Thursday, July 1, 2021

Shades of Gray

“What is Life?” is a difficult question to answer, perhaps because there is no clear boundary between life and non-life.

 

An alternative approach is to posit a continuum between life and non-life – shades of gray between the clear black and white cases. A month ago, a raft of sixteen co-authors published a perspective article: “The Grayness of the Origin of Life” (Smith et. al., Life 2021, 11, 498). They see this continuum in five areas of chemistry: organic molecules (biotic and abiotic), information storage systems (nucleic acids and derivatives), metal catalysts, energy-transduction molecules, and compartment-building molecules. In each case, there’s a continuum composed of different shades.

 

Their conclusion: “A grayness persists throughout biology. This is particularly true in life’s earliest transition from geochemistry to biochemistry. This grayness is associated with the degree of chemical disequilibrium. Life exists in disequilibrium from the environment and maintains this disequilibrium, using it to perform work. While the equilibrium state might be clearly abiotic, there is no inherent threshold to cross into the biological. Of these gray intermediate states, the distinction between proto-life at disequilibrium and a metastable mineral, for instance, is hard to discern.”

 

The practical outworking of this might be to come up with a question list. Does it reproduce? Is it self-sustaining? Does complexity increase? Is evolutionary change and adaptation possible? Is energy transduced? Are there cells or compartments? Clear-cut cases would check all the boxes or none of them. Shades of gray would be checking some of these boxes. Life-like might be what we call these systems or organisms.
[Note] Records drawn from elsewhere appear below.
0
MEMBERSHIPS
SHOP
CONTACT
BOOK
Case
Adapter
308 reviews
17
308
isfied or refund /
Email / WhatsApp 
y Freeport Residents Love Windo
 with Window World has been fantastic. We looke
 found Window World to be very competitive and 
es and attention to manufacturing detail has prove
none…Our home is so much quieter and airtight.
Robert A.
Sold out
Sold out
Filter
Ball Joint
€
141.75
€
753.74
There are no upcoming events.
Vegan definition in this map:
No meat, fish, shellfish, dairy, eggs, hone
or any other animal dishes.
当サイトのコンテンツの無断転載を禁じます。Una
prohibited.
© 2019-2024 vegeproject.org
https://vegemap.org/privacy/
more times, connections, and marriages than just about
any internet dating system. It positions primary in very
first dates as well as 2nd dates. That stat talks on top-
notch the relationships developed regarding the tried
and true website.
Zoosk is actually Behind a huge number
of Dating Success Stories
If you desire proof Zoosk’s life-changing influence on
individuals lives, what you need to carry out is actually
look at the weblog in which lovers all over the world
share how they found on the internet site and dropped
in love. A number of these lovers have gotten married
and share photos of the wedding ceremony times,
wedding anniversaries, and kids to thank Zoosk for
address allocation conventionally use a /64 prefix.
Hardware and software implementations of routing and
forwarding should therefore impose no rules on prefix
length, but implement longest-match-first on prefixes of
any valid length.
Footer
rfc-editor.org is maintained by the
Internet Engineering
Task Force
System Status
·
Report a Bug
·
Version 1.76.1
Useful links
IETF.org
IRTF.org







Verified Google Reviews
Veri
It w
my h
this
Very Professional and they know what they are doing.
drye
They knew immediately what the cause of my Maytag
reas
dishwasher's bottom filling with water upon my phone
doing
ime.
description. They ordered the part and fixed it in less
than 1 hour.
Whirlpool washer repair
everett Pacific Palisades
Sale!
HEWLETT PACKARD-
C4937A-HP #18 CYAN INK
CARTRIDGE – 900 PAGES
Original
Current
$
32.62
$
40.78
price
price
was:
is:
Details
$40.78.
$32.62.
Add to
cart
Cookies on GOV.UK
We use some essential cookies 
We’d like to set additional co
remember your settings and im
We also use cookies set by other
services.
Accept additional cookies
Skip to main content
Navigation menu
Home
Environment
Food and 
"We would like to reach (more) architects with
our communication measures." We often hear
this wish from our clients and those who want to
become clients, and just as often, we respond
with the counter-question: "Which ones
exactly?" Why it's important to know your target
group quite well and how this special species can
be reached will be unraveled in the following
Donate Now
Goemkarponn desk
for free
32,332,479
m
Are some of these check-boxes more important than others? I suppose there’s the rub. We might not be able to come to agreement on these, and perhaps that’s as it should be – if indeed the complex is not reducible to parts.

 

At the end of his book, Life’s Edge, Carl Zimmer posits an analogous question to make the point that such ambiguous questions are common. “What is a game?” As someone whose hobby once-upon-a-time was playing board-games and card-games, I found this an interesting question to ponder. Presumably a board-game is a game that has a board; a card-game is a game that uses cards. So those were easy to define. But what is a game? (You might also ask: what is a board? what is a card?) That’s not so easy to define. Not all games have boards or cards or counters or dice, and some may not require any “equipment”. But they do all have rules or some sort of constraint. These rules are idiosyncratic to each game. Presumably they have players that engage the game, either solo or with a crowd.

 

To play a game, you learn the rules, and if the game is interesting and engaging, there will be multiple potential outcomes and layered strategies. You won’t appreciate these without multiple plays. Is our present “game” of life one of the more engaging ones? I think so, or I wouldn’t be studying it. Are we pawns in this game? I don’t know. Can some of the rules be bent or broken? I suppose it depends on the open-endedness of the system. That’s what makes it complicated. And perhaps shades of gray is the appropriate approach to such questions. Or Venn Diagrams.